In other words, something as simple as removing women with subsequent abortions from the delivery group without doing the same for the abortion group can dramatically bias the direction and significance of the results. This is a very nuanced way to bend science, and if you don't know to look for it, it's easy to miss.

The likely explanation for this effect is actually quite simple: lower levels of education and higher rates of poverty correlate with repeated unwanted pregnancies (APA, p. 33). Additionally, pregnancy coercion and contraceptive sabotage correlate with a higher risk of both intimate partner violence and unwanted pregnancy (Miller, Decker, McCauley, Tancredi, Levenson, Waldman, Schoenwald, & Silverman, 2010). As the APA Task Force notes in its overview, "positive associations observed between multiple abortions and poorer mental health may be linked to co-occurring risks to both multiple unwanted pregnancies and mental health problems."

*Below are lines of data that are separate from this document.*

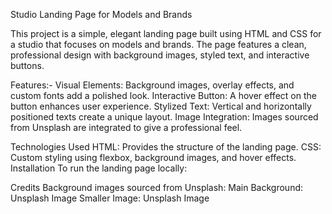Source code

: Studio Landing Page for Models and Brands

This project is a simple, elegant landing page built using HTML and CSS for a studio that focuses on models and brands. The page features a clean, professional design with background images, styled text, and interactive buttons.

Features:-
Visual Elements: Background images, overlay effects, and custom fonts add a polished look.
Interactive Button: A hover effect on the button enhances user experience.
Stylized Text: Vertical and horizontally positioned texts create a unique layout.
Image Integration: Images sourced from Unsplash are integrated to give a professional feel.


Technologies Used
HTML: Provides the structure of the landing page.
CSS: Custom styling using flexbox, background images, and hover effects.
Installation
To run the landing page locally:

Credits
Background images sourced from Unsplash:
Main Background: Unsplash Image
Smaller Image: Unsplash Image

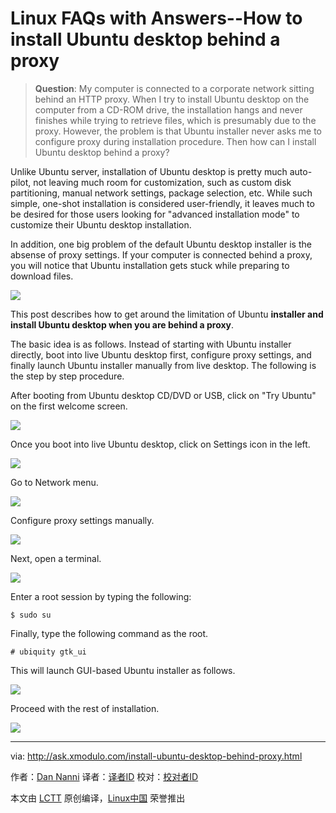 Linux FAQs with Answers--How to install Ubuntu desktop behind a proxy
================================================================================
> **Question**: My computer is connected to a corporate network sitting behind an HTTP proxy. When I try to install Ubuntu desktop on the computer from a CD-ROM drive, the installation hangs and never finishes while trying to retrieve files, which is presumably due to the proxy. However, the problem is that Ubuntu installer never asks me to configure proxy during installation procedure. Then how can I install Ubuntu desktop behind a proxy?

Unlike Ubuntu server, installation of Ubuntu desktop is pretty much auto-pilot, not leaving much room for customization, such as custom disk partitioning, manual network settings, package selection, etc. While such simple, one-shot installation is considered user-friendly, it leaves much to be desired for those users looking for "advanced installation mode" to customize their Ubuntu desktop installation.

In addition, one big problem of the default Ubuntu desktop installer is the absense of proxy settings. If your computer is connected behind a proxy, you will notice that Ubuntu installation gets stuck while preparing to download files.

![](https://c2.staticflickr.com/6/5683/22195372232_cea81a5e45_c.jpg)

This post describes how to get around the limitation of Ubuntu **installer and install Ubuntu desktop when you are behind a proxy**.

The basic idea is as follows. Instead of starting with Ubuntu installer directly, boot into live Ubuntu desktop first, configure proxy settings, and finally launch Ubuntu installer manually from live desktop. The following is the step by step procedure.

After booting from Ubuntu desktop CD/DVD or USB, click on "Try Ubuntu" on the first welcome screen.

![](https://c1.staticflickr.com/1/586/22195371892_3816ba09c3_c.jpg)

Once you boot into live Ubuntu desktop, click on Settings icon in the left.

![](https://c1.staticflickr.com/1/723/22020327738_058610c19d_c.jpg)

Go to Network menu.

![](https://c2.staticflickr.com/6/5675/22021212239_ba3901c8bf_c.jpg)

Configure proxy settings manually.

![](https://c1.staticflickr.com/1/735/22020025040_59415e0b9a_c.jpg)

Next, open a terminal.

![](https://c2.staticflickr.com/6/5642/21587084823_357b5c48cb_c.jpg)

Enter a root session by typing the following:

    $ sudo su

Finally, type the following command as the root.

    # ubiquity gtk_ui

This will launch GUI-based Ubuntu installer as follows.

![](https://c1.staticflickr.com/1/723/22020025090_cc64848b6c_c.jpg)

Proceed with the rest of installation.

![](https://c1.staticflickr.com/1/628/21585344214_447020e9d6_c.jpg)

--------------------------------------------------------------------------------

via: http://ask.xmodulo.com/install-ubuntu-desktop-behind-proxy.html

作者：[Dan Nanni][a]
译者：[译者ID](https://github.com/译者ID)
校对：[校对者ID](https://github.com/校对者ID)

本文由 [LCTT](https://github.com/LCTT/TranslateProject) 原创编译，[Linux中国](https://linux.cn/) 荣誉推出

[a]:http://ask.xmodulo.com/author/nanni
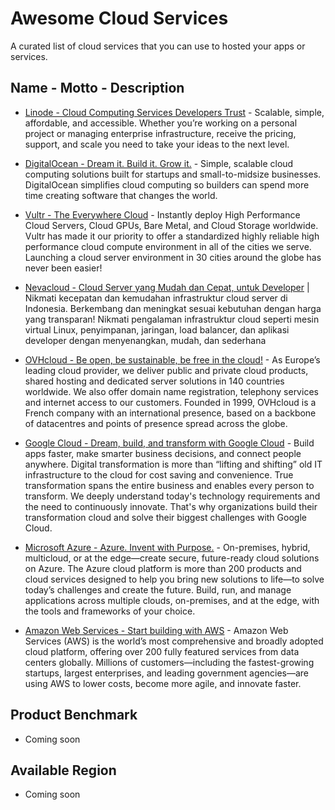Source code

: # Awesome Cloud Services
A curated list of cloud services that you can use to hosted your apps or services.

## Name - Motto - Description
* [Linode - Cloud Computing Services Developers Trust](https://www.linode.com/) - Scalable, simple, affordable, and accessible. Whether you’re working on a personal project or managing enterprise infrastructure, receive the pricing, support, and scale you need to take your ideas to the next level.

* [DigitalOcean - Dream it. Build it. Grow it.](https://www.digitalocean.com/) - Simple, scalable cloud computing solutions built for startups and small-to-midsize businesses. DigitalOcean simplifies cloud computing so builders can spend more time creating software that changes the world. 

* [Vultr - The Everywhere Cloud](https://www.vultr.com/) - Instantly deploy High Performance Cloud Servers, Cloud GPUs, Bare Metal, and Cloud Storage worldwide. Vultr has made it our priority to offer a standardized highly reliable high performance cloud compute environment in all of the cities we serve. Launching a cloud server environment in 30 cities around the globe has never been easier!

* [Nevacloud - Cloud Server yang Mudah dan Cepat, untuk Developer](https://nevacloud.com/) | Nikmati kecepatan dan kemudahan infrastruktur cloud server di Indonesia. Berkembang dan meningkat sesuai kebutuhan dengan harga yang transparan! Nikmati pengalaman infrastruktur cloud seperti mesin virtual Linux, penyimpanan, jaringan, load balancer, dan aplikasi developer dengan menyenangkan, mudah, dan sederhana

* [OVHcloud - Be open, be sustainable, be free in the cloud!](https://www.ovhcloud.com/) - As Europe’s leading cloud provider, we deliver public and private cloud products, shared hosting and dedicated server solutions in 140 countries worldwide. We also offer domain name registration, telephony services and internet access to our customers. Founded in 1999, OVHcloud is a French company with an international presence, based on a backbone of datacentres and points of presence spread across the globe.

* [Google Cloud - Dream, build, and transform with Google Cloud](https://cloud.google.com/) - Build apps faster, make smarter business decisions, and connect people anywhere. Digital transformation is more than “lifting and shifting” old IT infrastructure to the cloud for cost saving and convenience. True transformation spans the entire business and enables every person to transform. We deeply understand today's technology requirements and the need to continuously innovate. That's why organizations build their transformation cloud and solve their biggest challenges with Google Cloud.

* [Microsoft Azure - Azure. Invent with Purpose.](https://azure.microsoft.com/) - On-premises, hybrid, multicloud, or at the edge—create secure, future-ready cloud solutions on Azure. The Azure cloud platform is more than 200 products and cloud services designed to help you bring new solutions to life—to solve today’s challenges and create the future. Build, run, and manage applications across multiple clouds, on-premises, and at the edge, with the tools and frameworks of your choice.

* [Amazon Web Services - Start building with AWS](https://aws.amazon.com/) - Amazon Web Services (AWS) is the world’s most comprehensive and broadly adopted cloud platform, offering over 200 fully featured services from data centers globally. Millions of customers—including the fastest-growing startups, largest enterprises, and leading government agencies—are using AWS to lower costs, become more agile, and innovate faster.

## Product Benchmark
* Coming soon
## Available Region
* Coming soon
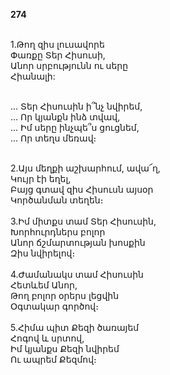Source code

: **274**

\
1.Թող զիս լուսավորե\
Փառքը Տեր Հիսուսի,\
Անոր սրբությունն ու սերը\
Հիանալի:

\
... Տեր Հիսուսին ի՞նչ նվիրեմ,\
... Որ կյանքն ինձ տվավ,\
... Իմ սերը ինչպե՞ս ցուցնեմ,\
... Որ տեղս մեռավ։

\
2.Այս մեղքի աշխարհում, ավա՜ղ,\
Կույր էի եղել,\
Բայց գտավ զիս Հիսուսն այսօր\
Կործանման տեղեն։\
\
3.Իմ միտքս տամ Տեր Հիսուսին,\
Խորհուրդներս բոլոր\
Անոր ճշմարտության խոսքին\
Զիս նվիրելով։\
\
4.Ժամանակս տամ Հիսուսին\
Հետևեմ Անոր,\
Թող բոլոր օրերս լեցվին\
Օգտակար գործով։\
\
5.Հիմա պիտ Քեզի ծառայեմ\
Հոգով և սրտով,\
Իմ կյանքս Քեզի նվիրեմ\
Ու ապրեմ Քեզմով։
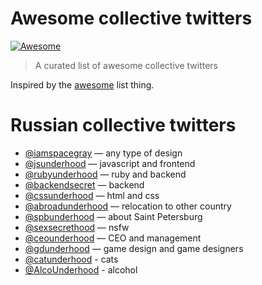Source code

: # Awesome collective twitters

[![Awesome][awesome-image]][awesome-url]

> A curated list of awesome collective twitters

Inspired by the [awesome][awesome-url] list thing.

# Russian collective twitters

* [@iamspacegray](https://twitter.com/iamspacegray) — any type of design
* [@jsunderhood](https://twitter.com/jsunderhood) — javascript and frontend
* [@rubyunderhood](https://twitter.com/rubyunderhood) — ruby and backend
* [@backendsecret](https://twitter.com/backendsecret) — backend
* [@cssunderhood](https://twitter.com/cssunderhood) — html and css
* [@abroadunderhood](https://twitter.com/abroadunderhood) — relocation to other country
* [@spbunderhood](https://twitter.com/spbunderhood) — about Saint Petersburg
* [@sexsecrethood](https://twitter.com/sexsecrethood) — nsfw
* [@ceounderhood](https://twitter.com/ceounderhood) — CEO and management
* [@gdunderhood](https://twitter.com/gdunderhood) — game design and game designers
* [@catunderhood](https://twitter.com/catunderhood) - cats
* [@AlcoUnderhood](https://twitter.com/AlcoUnderhood) - alcohol

[awesome-url]: https://github.com/sindresorhus/awesome
[awesome-image]: https://cdn.rawgit.com/sindresorhus/awesome/d7305f38d29fed78fa85652e3a63e154dd8e8829/media/badge.svg
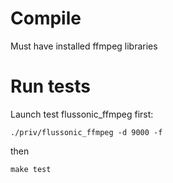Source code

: Compile
=======

Must have installed ffmpeg libraries


Run tests
=========

Launch test flussonic_ffmpeg first: 

    ./priv/flussonic_ffmpeg -d 9000 -f

then 

    make test


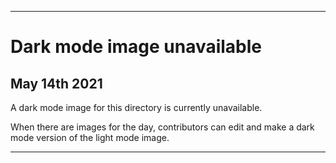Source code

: 
***
 
# Dark mode image unavailable

## May 14th 2021

A dark mode image for this directory is currently unavailable.

When there are images for the day, contributors can edit and make a dark mode version of the light mode image.

***

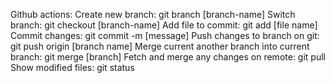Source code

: Github actions:
Create new branch: git branch [branch-name]
Switch branch: git checkout [branch-name]
Add file to commit: git add [file name]
Commit changes: git commit -m [message]
Push changes to branch on git: git push origin [branch name]
Merge current another branch into current branch: git merge [branch]
Fetch and merge any changes on remote: git pull
Show modified files: git status

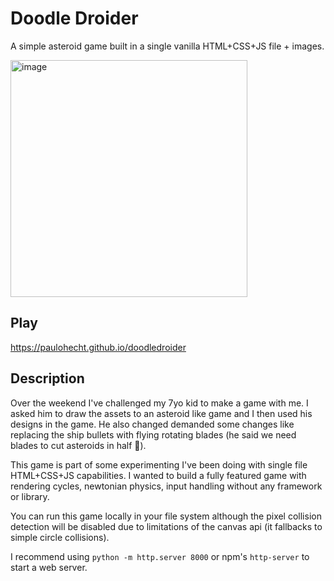 # Doodle Droider

A simple asteroid game built in a single vanilla HTML+CSS+JS file + images.

<img width="379" alt="image" src="https://github.com/user-attachments/assets/4dbb3242-c4f4-4259-b717-9280996ad67a">


## Play

https://paulohecht.github.io/doodledroider

## Description

Over the weekend I've challenged my 7yo kid to make a game with me. I asked him to draw
the assets to an asteroid like game and I then used his designs in the game. He also changed 
demanded some changes like replacing the ship bullets with flying rotating blades (he said we
need blades to cut asteroids in half 🤔).

This game is part of some experimenting I've been doing with single file HTML+CSS+JS capabilities. 
I wanted to build a fully featured game with rendering cycles, newtonian physics, input handling
without any framework or library.

You can run this game locally in your file system although the pixel collision detection will 
be disabled due to limitations of the canvas api (it fallbacks to simple circle collisions).

I recommend using `python -m http.server 8000` or npm's `http-server` to start a web server.
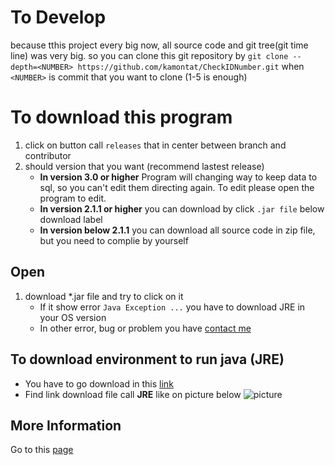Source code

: # To Develop
because tthis project every big now, all source code and git tree(git time line) was very big.
so you can clone this git repository by `git clone --depth=<NUMBER> https://github.com/kamontat/CheckIDNumber.git` when `<NUMBER>` is commit that you want to clone (1-5 is enough)

# To download this program

1. click on button call `releases` that in center between branch and contributor
2. should version that you want (recommend lastest release)
    - **In version 3.0 or higher** Program will changing way to keep data to sql, so you can't edit them directing again. To edit please open the program to edit.
    - **In version 2.1.1 or higher** you can download by click `.jar file` below download label
    - **In version below 2.1.1** you can download all source code in zip file, but you need to complie by yourself
          
## Open
1. download *.jar file and try to click on it <br>
     - If it show error `Java Exception ...` you have to download JRE in your OS version
     - In other error, bug or problem you have [contact me](mailto:kamontat_c@hotmail.com?subject=Error/Bug/Problem)
     
## To download environment to run java (JRE)
- You have to go download in this [link](http://www.oracle.com/technetwork/java/javase/downloads/index.html)
- Find link download file call **JRE** like on picture below
![picture](https://github.com/kamontat/CheckIDNumber/releases/download/v2.1.3/picture.png)

## More Information
Go to this [page](https://kamontat.github.io/CheckIDNumber/)
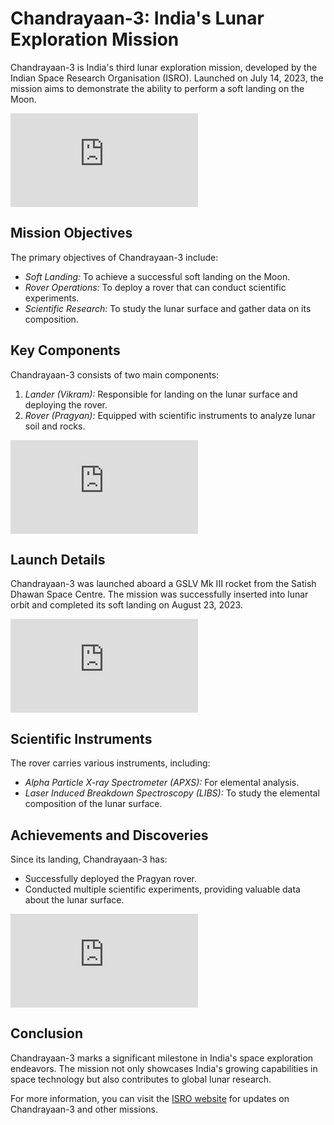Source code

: # Chandrayaan-3: India's Lunar Exploration Mission

Chandrayaan-3 is India's third lunar exploration mission, developed by the Indian Space Research Organisation (ISRO). Launched on July 14, 2023, the mission aims to demonstrate the ability to perform a soft landing on the Moon.

![Chandrayaan-3 Launch](https://www.isro.gov.in/chandrayaan3_gallery.html)

## Mission Objectives

The primary objectives of Chandrayaan-3 include:
- *Soft Landing:* To achieve a successful soft landing on the Moon.
- *Rover Operations:* To deploy a rover that can conduct scientific experiments.
- *Scientific Research:* To study the lunar surface and gather data on its composition.

## Key Components

Chandrayaan-3 consists of two main components:
1. *Lander (Vikram):* Responsible for landing on the lunar surface and deploying the rover.
2. *Rover (Pragyan):* Equipped with scientific instruments to analyze lunar soil and rocks.

![Chandrayaan-3 Lander and Rover](https://www.isro.gov.in/chandrayaan3_gallery.html)

## Launch Details

Chandrayaan-3 was launched aboard a GSLV Mk III rocket from the Satish Dhawan Space Centre. The mission was successfully inserted into lunar orbit and completed its soft landing on August 23, 2023.

![Chandrayaan-3 Mission Timeline](https://www.isro.gov.in/chandrayaan3_gallery.html)

## Scientific Instruments

The rover carries various instruments, including:
- *Alpha Particle X-ray Spectrometer (APXS):* For elemental analysis.
- *Laser Induced Breakdown Spectroscopy (LIBS):* To study the elemental composition of the lunar surface.

## Achievements and Discoveries

Since its landing, Chandrayaan-3 has:
- Successfully deployed the Pragyan rover.
- Conducted multiple scientific experiments, providing valuable data about the lunar surface.

![Chandrayaan-3 Rover on the Moon](https://www.isro.gov.in/chandrayaan3_gallery.html)

## Conclusion

Chandrayaan-3 marks a significant milestone in India's space exploration endeavors. The mission not only showcases India's growing capabilities in space technology but also contributes to global lunar research.

For more information, you can visit the [ISRO website](https://www.isro.gov.in) for updates on Chandrayaan-3 and other missions.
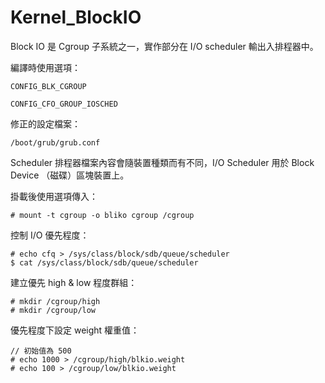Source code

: # Kernel_BlockIO

Block IO 是 Cgroup 子系統之一，實作部分在 I/O scheduler 輸出入排程器中。

編譯時使用選項：

    CONFIG_BLK_CGROUP

    CONFIG_CFO_GROUP_IOSCHED

修正的設定檔案：

    /boot/grub/grub.conf
    
Scheduler 排程器檔案內容會隨裝置種類而有不同，I/O Scheduler 用於 Block Device （磁碟）區塊裝置上。

掛載後使用選項傳入：

    # mount -t cgroup -o bliko cgroup /cgroup
    
控制 I/O 優先程度：

    # echo cfq > /sys/class/block/sdb/queue/scheduler
    $ cat /sys/class/block/sdb/queue/scheduler
    
建立優先 high & low 程度群組：

    # mkdir /cgroup/high
    # mkdir /cgroup/low

優先程度下設定 weight 權重值：

    // 初始值為 500
    # echo 1000 > /cgroup/high/blkio.weight
    # echo 100 > /cgroup/low/blkio.weight
    
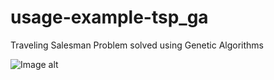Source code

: # usage-example-tsp_ga
Traveling Salesman Problem solved using Genetic Algorithms 

![Image alt](https://github.com/Alexcei/visualization_filler/blob/master/3.png)
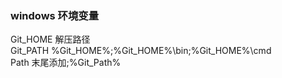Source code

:### windows 环境变量  
Git_HOME    解压路径    
Git_PATH    %Git_HOME%;%Git_HOME%\bin;%Git_HOME%\cmd  
Path    末尾添加;%Git_Path%  


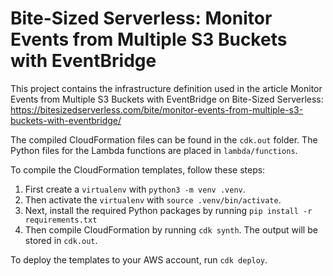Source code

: # Bite-Sized Serverless: Monitor Events from Multiple S3 Buckets with EventBridge

This project contains the infrastructure definition used in the article Monitor Events from Multiple S3 Buckets with EventBridge on Bite-Sized Serverless: https://bitesizedserverless.com/bite/monitor-events-from-multiple-s3-buckets-with-eventbridge/

The compiled CloudFormation files can be found in the `cdk.out` folder. The Python files for the Lambda functions are placed in `lambda/functions`.

To compile the CloudFormation templates, follow these steps:

1. First create a `virtualenv` with `python3 -m venv .venv`.
2. Then activate the `virtualenv` with `source .venv/bin/activate`.
3. Next, install the required Python packages by running `pip install -r requirements.txt`
4. Then compile CloudFormation by running `cdk synth`. The output will be stored in `cdk.out`.

To deploy the templates to your AWS account, run `cdk deploy`.
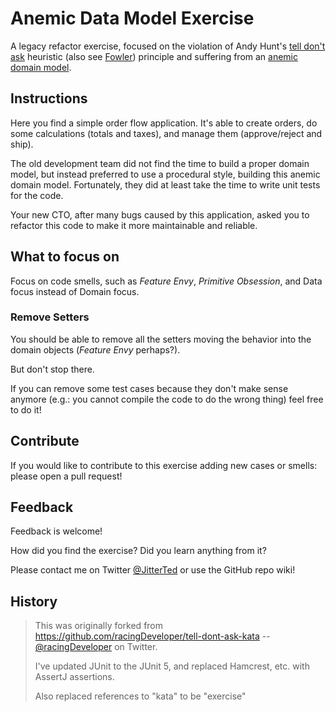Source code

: # Anemic Data Model Exercise

A legacy refactor exercise, focused on the violation of Andy Hunt's [tell don't ask](https://toolshed.com/articles/1998-07-01-TellDontAsk.html) heuristic (also see [Fowler](https://martinfowler.com/bliki/TellDontAsk.html)) principle and suffering from an [anemic domain model](https://martinfowler.com/bliki/AnemicDomainModel.html).

## Instructions
Here you find a simple order flow application.
It's able to create orders, do some calculations (totals and taxes), and manage them (approve/reject and ship).

The old development team did not find the time to build a proper domain model,
but instead preferred to use a procedural style, building this anemic domain model.
Fortunately, they did at least take the time to write unit tests for the code.

Your new CTO, after many bugs caused by this application,
asked you to refactor this code to make it more maintainable and reliable.

## What to focus on
Focus on code smells, such as _Feature Envy_, _Primitive Obsession_, and Data focus instead of Domain focus.

### Remove Setters

You should be able to remove all the setters moving the behavior into the domain objects (_Feature Envy_ perhaps?).

But don't stop there.

If you can remove some test cases because they don't make sense anymore (e.g.: you cannot compile the code to do the wrong thing) feel free to do it!

## Contribute
If you would like to contribute to this exercise adding new cases or smells: please open a pull request!

## Feedback
Feedback is welcome!

How did you find the exercise? Did you learn anything from it?

Please contact me on Twitter [@JitterTed](https://twitter.com/jitterted) or use the GitHub repo wiki!

## History

> This was originally forked from https://github.com/racingDeveloper/tell-dont-ask-kata -- [@racingDeveloper](https://twitter.com/racingDeveloper) on Twitter.
>
> I've updated JUnit to the JUnit 5, and replaced Hamcrest, etc. with AssertJ assertions.
>
> Also replaced references to "kata" to be "exercise"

To summarize: comparison groups should always be as closely matched to abortion groups as possible. If researchers can't provide a very compelling reason for manipulating their comparison group(s) in ways that subvert their similarities with the abortion group, doing so presents a serious threat to the validity of their research.

If this post has piqued your interest in the methodological flaws that taint most abortion research, I can't encourage you enough to read the Report of the APA Task Force on Mental Health and Abortion in full.